Each speaker chose his or her own topic related to the U.S. Constitution and was required to speak 8 to 10 minutes without notes before an audience primarily of adults, including five Judges. Following the selected topic, each was called upon to speak on one of the Constitution’s amendments. They had to be ready. An audience member drew the assigned topic out of a hat. The topic Sunday was Amendment 8. It was up to the contestant to know that Amendment 8 is our guarantee against excessive bails and cruel and unusual punishments and then deliver a no-notes speech of 3 to 5 minutes.
|Amanda Hays of Winthrop, Maine Central Institute junior, and Bossov Ballet Theatre ballerina, came home Valentine’s Day from the American Legion’s All-State Oratorical Competition with a five hundred dollar check in her purse. It was the prize for second place. The difference between first and second places was half a point!
“I would have loved to have taken first,” she said. “I’ll try again next year. But win or lose it was a great experience and I’m Glad I participated.” The contest was held on the campus of Thomas College in Waterville.
Her topic was “Education: The Essential Ingredient to Government by the People.”
She demonstrated how without an educated population of voters, schooled in the Constitution, the guarantees that the document offers could not be upheld.
“It is the duty of the citizens of the United States to learn the Constitution and the principles that anchor it, and teach them to future generations,” she said. Amanda cited our country’s long history of literacy, dating from its founding, and how by the 18th century it exceeded that of Britain and Europe. “Without a firm grasp of our rights and how the Constitution functions to protect them, it would be easy for our freedoms to gradually slip away.”
Amanda Hays, a junior at MCI poses following her speech on the Constitution at Thomas College on February 14th.

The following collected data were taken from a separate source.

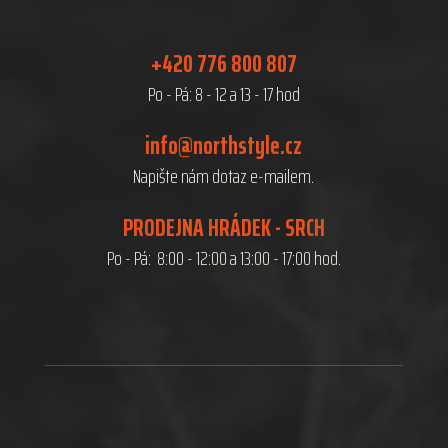
+420 776 800 807
Po - Pá: 8 - 12 a 13 - 17 hod
info@northstyle.cz
Napište nám dotaz e-mailem.
PRODEJNA HRÁDEK - SRCH
Po - Pá: 8:00 - 12:00 a 13:00 - 17:00 hod.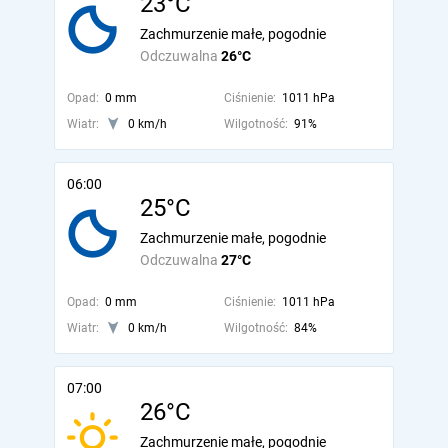
23°C
Zachmurzenie małe, pogodnie
Odczuwalna
26°C
Opad:
0 mm
Ciśnienie:
1011 hPa
Wiatr:
0 km/h
Wilgotność:
91%
06:00
25°C
Zachmurzenie małe, pogodnie
Odczuwalna
27°C
Opad:
0 mm
Ciśnienie:
1011 hPa
Wiatr:
0 km/h
Wilgotność:
84%
07:00
26°C
Zachmurzenie małe, pogodnie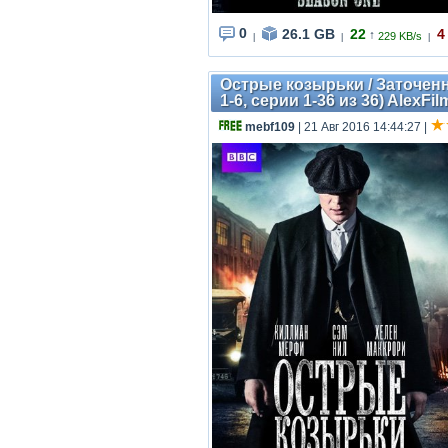
0
26.1 GB
22
4
↑
229 KB/s
|
|
|
Острые козырьки / Заточенны
1-6, серии 1-36 из 36) AlexFil
mebf109
| 21 Авг 2016 14:44:27
|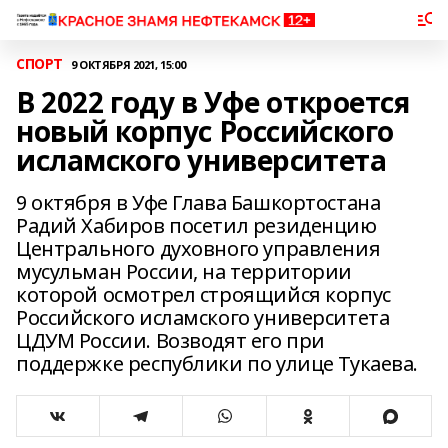
СПОРТ
9 ОКТЯБРЯ 2021, 15:00
В 2022 году в Уфе откроется
новый корпус Российского
исламского университета
9 октября в Уфе Глава Башкортостана
Радий Хабиров посетил резиденцию
Центрального духовного управления
мусульман России, на территории
которой осмотрел строящийся корпус
Российского исламского университета
ЦДУМ России. Возводят его при
поддержке республики по улице Тукаева.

“It was one of those contests where one or the other is going to get selected and you just have to accept the Judges’ decision,” said Harold Goodridge, Post Commander of Pittsfield’s American Legion Post 32. Amanda represented Pittsfield’s Post and the entire Maine District Number Ten, competing against six other speakers, each representing an American Legion District in Maine, all vying for the State Championship and the opportunity to compete for the National Championship in April. First Place was awarded to Oona Mackinnon-Hoban of Portland, representing District Two.
“Exposing youth to what the country is about, and why the Founders’ sacrifices in name of freedom are so important to us all, is a large part of the Legion’s mission”, said Goodridge. “Amanda’s speech was virtually flawless.”
“There can only be one first place but more than one success story,” said Michael Wyly, the Pittsfield Post’s Americanism Officer. “I am absolutely proud of her.” said Amanda’s Mother, Elise Hays. “It has been an enormous commitment to research, write, and practice all the speeches. Amanda learned a lot and deepened her understanding of the Constitution, which, ultimately is the goal of the program. “All of the participants are to be commended” said Amanda. “Many hours of work went into the preparation, but it was fun,” All of us who tried gained skills and self-confidence we will use for the rest of our lives”.
Amanda aspires to college after she graduates with M.C.I.’s Class of 2016. Then, continuing collegiate education to achieve a PhD in history and launch a career in teaching and writing. She is especially interested in the history of our country. Additional interests include classic literature, ancient history, and French.